EMOTIONS LIKE REGRET, disappointment, and shame cause us pain. It might be thought that painful emotions are justified because we are bad people or because we have made a mistake. Wiser people, we may think, manage to avoid grief and shame. An advisor may tell us that we are wrong to dwell on the disappointment of having narrowly missed a spot on the Olympic team; we should instead focus on having become the sort of extraordinary athlete who could reasonably hope to qualify for the Olympic team. We can change our view of things, the advisor may tell us, and enjoy life more.

We can also agree that there are different kinds of pleasure—the kind that comes from winning an Olympic gold medal, the kind that comes from watching a good movie, and the kind that comes from exacting revenge, for example.

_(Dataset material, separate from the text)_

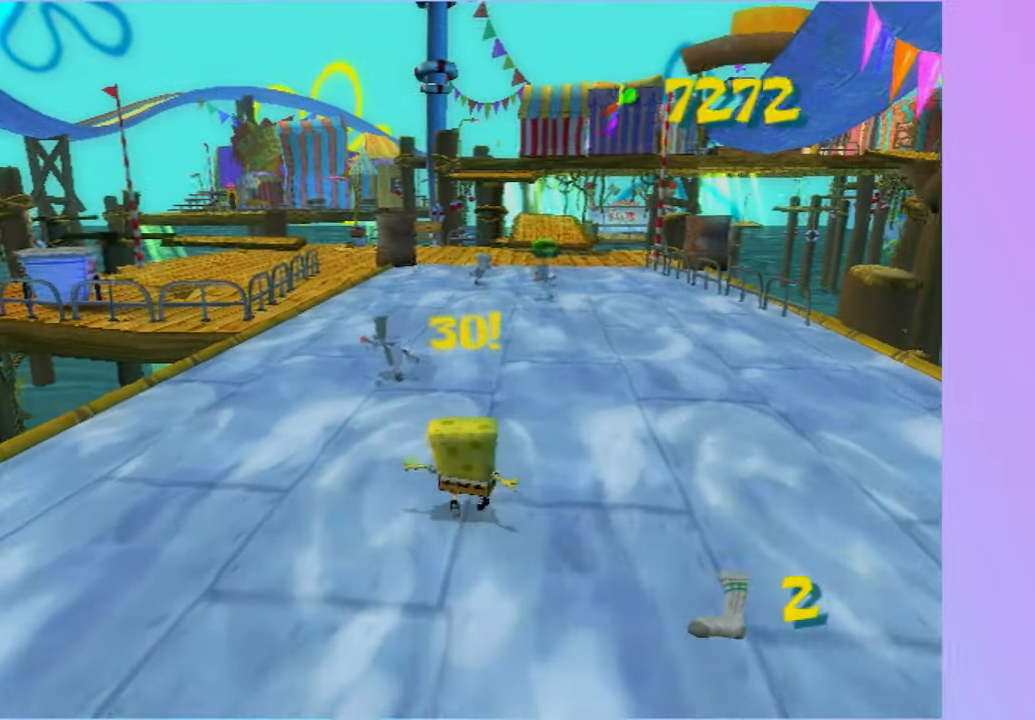
{"buttons": [], "left_stick": "up", "right_stick": "center", "button_events": []}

Agreement on this point might lead naturally to an effort to establish a moral pecking order of pleasures: we might try to argue that some pleasures are morally superior to others, as John Stuart Mill does in 
On Liberty
. Then we might try to define a person’s moral worth in terms of the pleasure he or she feels. Especially if we believe God plays an active role in our lives, we might think that people who feel morally acceptable pleasure regularly must deserve their happy existences.

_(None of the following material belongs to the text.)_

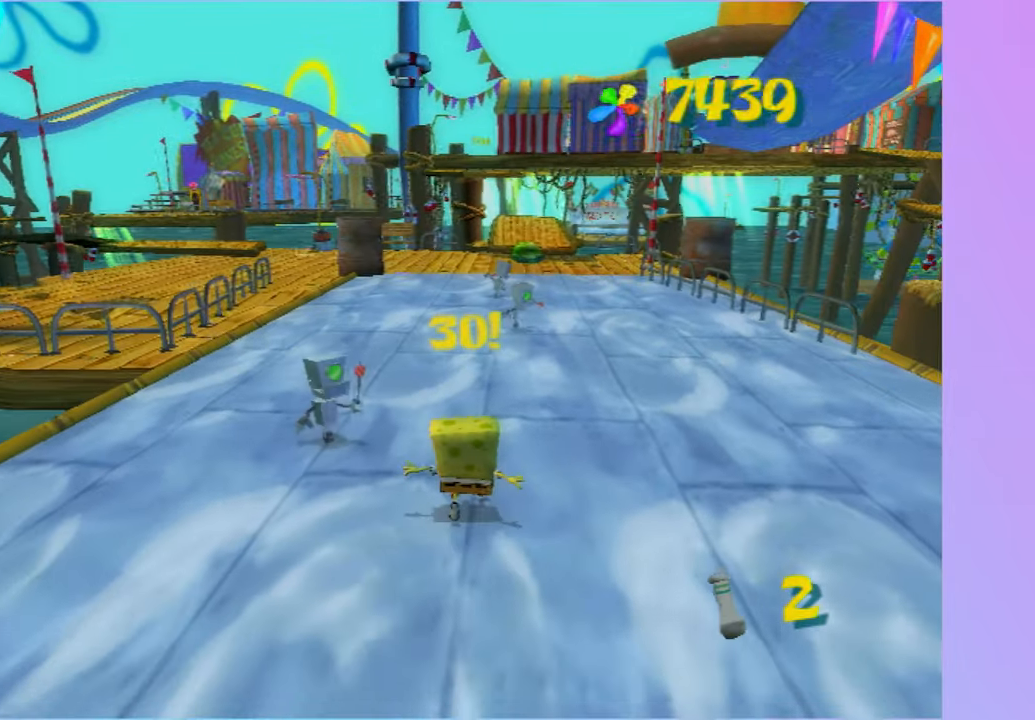
{"buttons": [], "left_stick": "up", "right_stick": "center", "button_events": []}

Emotions such as fulfillment, success, and pride cause us pleasure. It might be thought that pleasurable emotions are justified because we are good people or because we are living wisely. We want to take pleasurable emotions as evidence of our having done something right. Even when our pleasurable emotions arise from situations over which we have no control, such as a lottery, we rejoice.

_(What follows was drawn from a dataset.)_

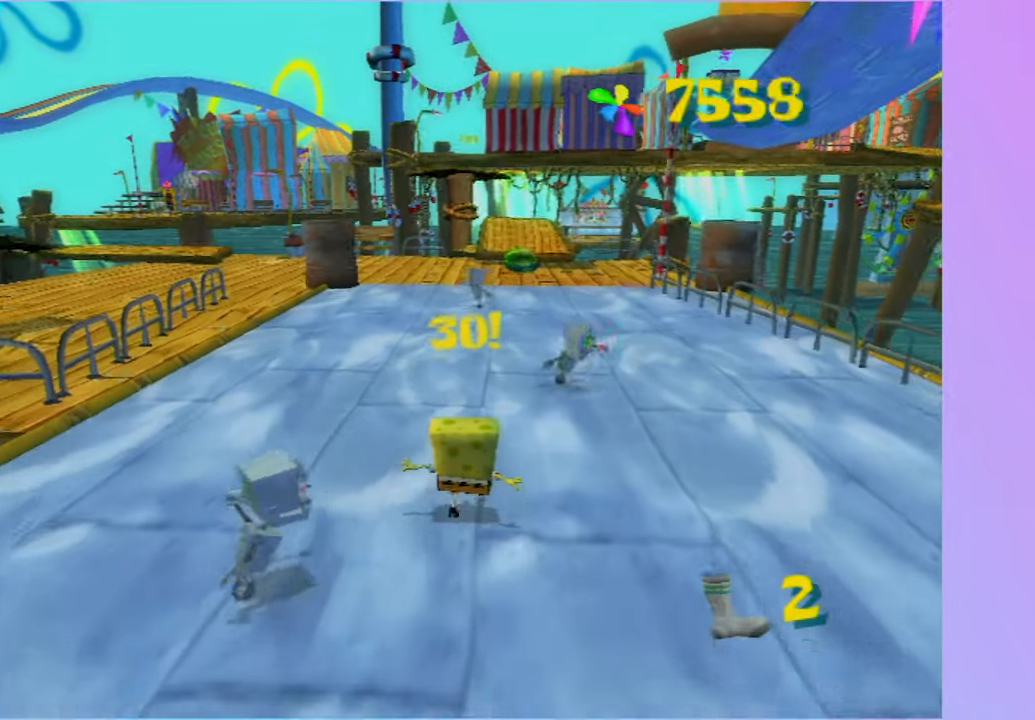
{"buttons": [], "left_stick": "up", "right_stick": "center", "button_events": []}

No one will deny that we tend to seek pleasure and avoid pain. By the same token, we naturally want to give in to and prolong pleasurable emotions. Why not allow ourselves the holiday
Schadenfreude
proclaims?

Something for Nothing

We value pleasurable emotions differently. To a number of people, the thrill of winning a Nobel Prize means more than the thrill of finding a large sum of money, because they have worked very hard for many years in order to be able to win the prize. This does not mean that they will not value the money they happen upon. It also leaves open the possibility that they may take the smaller pleasure (like the larger) as evidence of living wisely, or of being good people.

John Forrester concluded a recent book on the subject of paying for consolation (through psychoanalysis) with this insight: “Perhaps that is what Freud’s discovery that infantile wishes are foreign to the logic of money—and the entire logic of debt, exchange, and reciprocity—amounted to: that our deepest wishes are for something that is as gratuitous, as full of grace, as happiness. The gift of something for nothing.”1
Schadenfreude
is itself a gift of something for nothing. If Forrester’s intuition is correct, then the appeal of
Schadenfreude
runs very deep.

Forrester’s use of the word “grace” here begs mention of an institutionalized understanding of “something for nothing.” In his comprehensive study 
Catholicism
, Richard P. McBrien states that the Catholic tradition has always insisted that the grace of God is given to us, not to make up for something lacking to us as human persons, but as a 
free gift
 that elevates us to a new and 
unmerited
 level of existence.2 The Fathers of the Church, from Irenaeus on, understood this participation in the life of God through Christ as a true divinization. The Latin Fathers, especially Augustine and Pope Leo the Great (d. 461), adopted this concept and made it the foundation of the whole theology of grace, as is particularly evident in Thomas Aquinas. Even today the notion of grace lies at the deepest center of Catholic theology.